Abstract

Objective The aim of this study was to elicit the individual willingness to pay (WTP) for a quality-adjusted life-year (QALY). Methods In a Web-based questionnaire containing contingent valuation exercises, respondents valued health changes in five scenarios. In each scenario, the respondents first valued two health states on a visual analog scale (VAS) and expressed their WTP for avoiding a decline in health from the better health state to the worse, using a payment scale followed by a bounded open contingent valuation question. Analysis WTP per QALY was calculated for QALY gains calculated using VAS valuations, as well as the Dutch EQ-5D tariffs, the two steps in the WTP estimations and each scenario. Heterogeneity in WTP per QALY ratios was examined from the perspective of: 1) household income; and 2) the level of certainty in WTP indicated by respondents. Theoretical validity was analyzed using clustered multivariate regressions. Results A total of 1091 respondents, representative of the Dutch population, participated in the survey. Mean WTP per QALY was €12,900 based on VAS valuations, and €24,500 based on the Dutch EuroQoL tariffs.

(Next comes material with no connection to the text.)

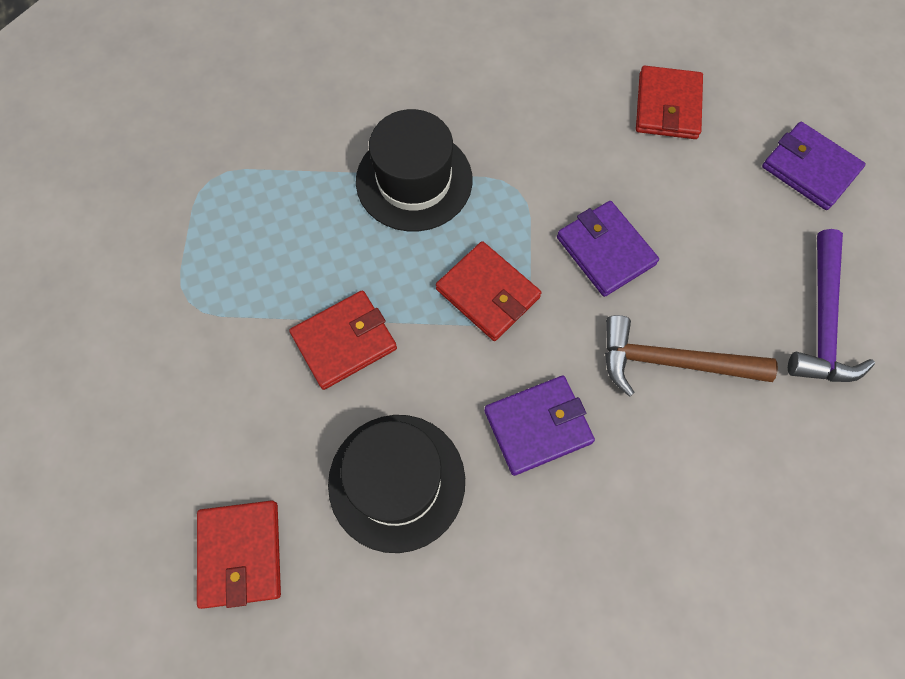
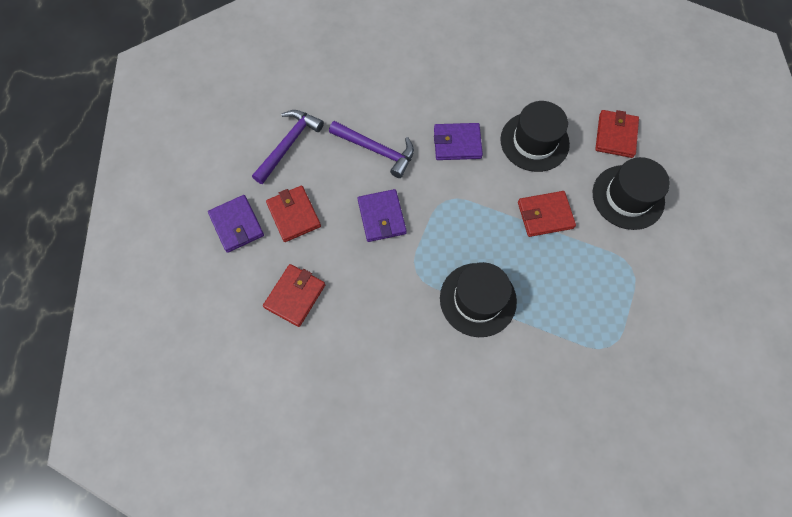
camera: 160 degrees left, 0 degrees up
red wallet [436,241,541,341] -> red wallet moved to [266,186,321,242]
brown hammer [605,315,778,397] -> purple hammer [329,121,414,178]
none -> black hat [593,157,670,230]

WTP per QALY was strongly associated with income, varying from €5000 in the lowest to €75,400 in the highest income group. Respondents indicating higher certainty exhibited marginally higher WTP. Regression analyses confirmed expected relations between WTP per QALY, income, and other personal characteristics. Conclusion Individual WTP per QALY values elicited in this study are similar to those found in comparable studies. The use of individual valuations in social decision-making deserves attention, however.